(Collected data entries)
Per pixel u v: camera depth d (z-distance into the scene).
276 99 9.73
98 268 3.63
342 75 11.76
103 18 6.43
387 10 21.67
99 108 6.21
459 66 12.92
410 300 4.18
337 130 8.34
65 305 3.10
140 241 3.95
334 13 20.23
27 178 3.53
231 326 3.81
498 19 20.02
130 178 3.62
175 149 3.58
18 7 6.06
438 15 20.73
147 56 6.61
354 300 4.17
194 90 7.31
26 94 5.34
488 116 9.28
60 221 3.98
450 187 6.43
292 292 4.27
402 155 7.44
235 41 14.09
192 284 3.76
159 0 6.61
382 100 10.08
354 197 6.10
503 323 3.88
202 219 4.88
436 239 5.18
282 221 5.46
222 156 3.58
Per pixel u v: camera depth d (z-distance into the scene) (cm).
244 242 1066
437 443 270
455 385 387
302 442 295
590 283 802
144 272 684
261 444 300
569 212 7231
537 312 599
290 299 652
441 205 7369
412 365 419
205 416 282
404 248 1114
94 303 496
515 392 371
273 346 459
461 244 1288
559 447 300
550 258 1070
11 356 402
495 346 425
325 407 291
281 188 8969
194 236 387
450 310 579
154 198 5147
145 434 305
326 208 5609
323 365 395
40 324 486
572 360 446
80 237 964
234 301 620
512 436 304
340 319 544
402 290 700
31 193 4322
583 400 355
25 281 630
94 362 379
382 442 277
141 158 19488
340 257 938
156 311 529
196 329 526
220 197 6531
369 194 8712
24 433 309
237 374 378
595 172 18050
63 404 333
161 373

» Exercise description
Make a list of all lines in the data that contain "camera".

» Completed task
Per pixel u v: camera depth d (z-distance into the scene).
Per pixel u v: camera depth d (z-distance into the scene) (cm).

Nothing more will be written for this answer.